* Passage for review *
--

"Can gay people turn into straight people?" is the latest Family Values Feud game-show question.---
According to its recent poll, the Trib reports that a majority of Utahns believe that, yes, it actually is somehow possible for gays to magically transform into straights. Nice that the issue of our sexual orientation was put up to a vote -- it's democracy at work!
In more than 80 clinical studies conducted over the past 50 years, so-called reparative or conversion therapies have been shown to be ineffective at best and harmful at worst. The American Psychological Association has soundly rejected therapeutic models which purport to change sexual orientation.
Now, psychology may not be an exact science, but neither was astronomy in the 17th century -- and in those days, a majority of poll respondents would have agreed that the Sun revolves around the Earth.
Facts are not subject to debate. And, on this question -- is sexual orientation innate, or is it a choice? -- the evidence demonstrates that sexual orientation is an inborn human trait, like handedness.

--

* Data shown *

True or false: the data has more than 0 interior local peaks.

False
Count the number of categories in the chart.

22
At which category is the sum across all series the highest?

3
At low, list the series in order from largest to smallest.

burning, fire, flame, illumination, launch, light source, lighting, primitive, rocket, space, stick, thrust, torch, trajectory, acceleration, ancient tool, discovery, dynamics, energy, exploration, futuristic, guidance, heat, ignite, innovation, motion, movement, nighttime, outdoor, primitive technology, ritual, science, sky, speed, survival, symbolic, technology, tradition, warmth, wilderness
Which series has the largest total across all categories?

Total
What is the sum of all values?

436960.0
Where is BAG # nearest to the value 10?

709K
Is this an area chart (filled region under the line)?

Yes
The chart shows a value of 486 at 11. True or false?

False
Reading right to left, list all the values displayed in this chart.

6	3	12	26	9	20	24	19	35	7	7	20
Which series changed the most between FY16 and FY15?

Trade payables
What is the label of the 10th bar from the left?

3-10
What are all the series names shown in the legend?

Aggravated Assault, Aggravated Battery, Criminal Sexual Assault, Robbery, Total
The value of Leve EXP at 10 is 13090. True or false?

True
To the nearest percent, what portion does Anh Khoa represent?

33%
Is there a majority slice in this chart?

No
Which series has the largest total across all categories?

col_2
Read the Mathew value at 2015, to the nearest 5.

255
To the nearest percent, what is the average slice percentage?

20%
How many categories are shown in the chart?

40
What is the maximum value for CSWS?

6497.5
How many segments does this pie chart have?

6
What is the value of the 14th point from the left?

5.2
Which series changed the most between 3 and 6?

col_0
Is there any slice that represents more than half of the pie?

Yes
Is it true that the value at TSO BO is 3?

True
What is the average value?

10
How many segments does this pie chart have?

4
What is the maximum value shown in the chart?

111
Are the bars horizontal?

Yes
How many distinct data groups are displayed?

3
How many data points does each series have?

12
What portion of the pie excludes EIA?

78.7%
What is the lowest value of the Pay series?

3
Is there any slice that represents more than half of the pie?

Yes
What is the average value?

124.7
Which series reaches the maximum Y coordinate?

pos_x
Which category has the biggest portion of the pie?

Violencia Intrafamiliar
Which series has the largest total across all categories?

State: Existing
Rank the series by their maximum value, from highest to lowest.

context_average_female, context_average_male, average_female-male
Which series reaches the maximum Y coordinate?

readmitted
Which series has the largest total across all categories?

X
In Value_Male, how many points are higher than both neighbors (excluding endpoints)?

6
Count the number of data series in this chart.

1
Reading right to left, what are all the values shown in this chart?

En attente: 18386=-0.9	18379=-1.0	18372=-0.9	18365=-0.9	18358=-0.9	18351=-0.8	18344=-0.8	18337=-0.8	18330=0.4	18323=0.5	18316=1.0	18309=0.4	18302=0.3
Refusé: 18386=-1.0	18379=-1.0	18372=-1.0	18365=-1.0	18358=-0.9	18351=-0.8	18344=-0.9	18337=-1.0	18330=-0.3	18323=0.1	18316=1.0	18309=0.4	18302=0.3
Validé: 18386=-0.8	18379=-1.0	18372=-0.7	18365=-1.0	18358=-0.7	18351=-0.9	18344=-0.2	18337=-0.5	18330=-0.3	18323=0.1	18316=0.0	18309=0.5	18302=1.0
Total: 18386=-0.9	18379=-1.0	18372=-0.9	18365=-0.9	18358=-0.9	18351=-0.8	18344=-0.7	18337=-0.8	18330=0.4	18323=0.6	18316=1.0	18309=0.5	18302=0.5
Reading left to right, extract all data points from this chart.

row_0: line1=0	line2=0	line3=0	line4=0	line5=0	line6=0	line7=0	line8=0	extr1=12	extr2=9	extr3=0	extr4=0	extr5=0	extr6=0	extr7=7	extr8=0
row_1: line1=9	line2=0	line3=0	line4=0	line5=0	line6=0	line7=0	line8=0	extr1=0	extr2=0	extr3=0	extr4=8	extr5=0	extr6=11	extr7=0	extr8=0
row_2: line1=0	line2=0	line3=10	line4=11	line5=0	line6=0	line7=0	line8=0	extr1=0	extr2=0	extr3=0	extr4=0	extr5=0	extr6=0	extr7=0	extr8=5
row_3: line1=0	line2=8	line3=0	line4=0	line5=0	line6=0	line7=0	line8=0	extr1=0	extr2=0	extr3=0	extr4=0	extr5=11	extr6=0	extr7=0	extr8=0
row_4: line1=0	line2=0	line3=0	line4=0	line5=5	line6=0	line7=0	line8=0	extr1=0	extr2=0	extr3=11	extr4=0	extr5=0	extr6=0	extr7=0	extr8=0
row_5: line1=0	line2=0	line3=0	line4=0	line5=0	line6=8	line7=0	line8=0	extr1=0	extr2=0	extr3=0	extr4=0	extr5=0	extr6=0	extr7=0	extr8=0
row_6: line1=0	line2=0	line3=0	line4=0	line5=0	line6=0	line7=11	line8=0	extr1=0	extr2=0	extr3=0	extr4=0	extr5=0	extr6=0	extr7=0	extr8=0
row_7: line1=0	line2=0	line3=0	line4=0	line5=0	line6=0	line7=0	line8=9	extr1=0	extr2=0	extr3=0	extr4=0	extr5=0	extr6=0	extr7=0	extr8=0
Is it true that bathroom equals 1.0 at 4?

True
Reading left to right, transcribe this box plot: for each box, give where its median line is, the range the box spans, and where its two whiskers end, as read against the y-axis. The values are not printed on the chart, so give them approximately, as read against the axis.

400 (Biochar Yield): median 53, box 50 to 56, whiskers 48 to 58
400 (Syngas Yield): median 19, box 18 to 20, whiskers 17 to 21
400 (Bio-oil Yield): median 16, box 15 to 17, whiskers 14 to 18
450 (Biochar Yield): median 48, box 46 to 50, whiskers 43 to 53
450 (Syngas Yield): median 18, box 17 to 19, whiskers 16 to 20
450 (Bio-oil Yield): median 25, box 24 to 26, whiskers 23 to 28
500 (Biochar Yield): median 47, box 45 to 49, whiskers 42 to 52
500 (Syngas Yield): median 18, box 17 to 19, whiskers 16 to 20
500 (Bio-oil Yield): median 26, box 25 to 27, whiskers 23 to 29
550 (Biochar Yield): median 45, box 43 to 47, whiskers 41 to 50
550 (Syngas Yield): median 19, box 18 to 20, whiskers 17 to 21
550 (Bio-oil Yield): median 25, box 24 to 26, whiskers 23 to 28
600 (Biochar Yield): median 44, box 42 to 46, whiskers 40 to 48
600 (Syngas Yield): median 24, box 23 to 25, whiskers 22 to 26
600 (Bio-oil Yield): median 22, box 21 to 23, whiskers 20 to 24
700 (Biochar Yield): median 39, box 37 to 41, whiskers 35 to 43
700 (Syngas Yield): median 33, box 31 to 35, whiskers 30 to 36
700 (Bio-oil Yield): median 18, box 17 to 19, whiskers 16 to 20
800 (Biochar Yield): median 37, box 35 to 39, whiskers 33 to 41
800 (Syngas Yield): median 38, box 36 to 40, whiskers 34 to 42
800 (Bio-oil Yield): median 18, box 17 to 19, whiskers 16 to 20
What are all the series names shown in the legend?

--

* Tasks *
(1) Return the passage of the commentary on the Utah sexual-orientation poll from "In more than" to "change sexual orientation.", copied word for word.
(2) Extend the commentary on the Utah sexual-orientation poll, picking up right after its final sentence.

* Replies *
(1)
In more than 80 clinical studies conducted over the past 50 years, so-called reparative or conversion therapies have been shown to be ineffective at best and harmful at worst. The American Psychological Association has soundly rejected therapeutic models which purport to change sexual orientation.

(2)
The confusion over whether or not a gay person can "change" lies in people's differing conceptions of what "change" means. (Since I speak as a gay man, I'll henceforth confine my comments to that segment of the LGBT coalition -- with no disrespect or exclusionary intent.)
Clearly, it is possible for a gay man to pretend. In the face of scorn, intimidation, and all manner of social, family and religious pressure, some gay men find it easier to adopt heterosexual personae, even going so far as to marry women and father children. This is no surprise -- it's been going on for centuries. It's called "being in the closet."
And, who knows? Certainly some gay men may find a measure of happiness in that lifestyle. But a gay man does not become heterosexual by going into the closet any more than Madonna became British when she moved to London.
There are lots and lots of closeted gay men out there who enter socially convenient make-believe marriages with the best of intentions -- and, years later, find themselves trapped with no chance for genuine emotional or physical fulfillment.
Reparative therapy aims to teach closeted gay men to manage the resentment, sexual frustration and self-loathing that is the natural result of living a sexually dishonest life.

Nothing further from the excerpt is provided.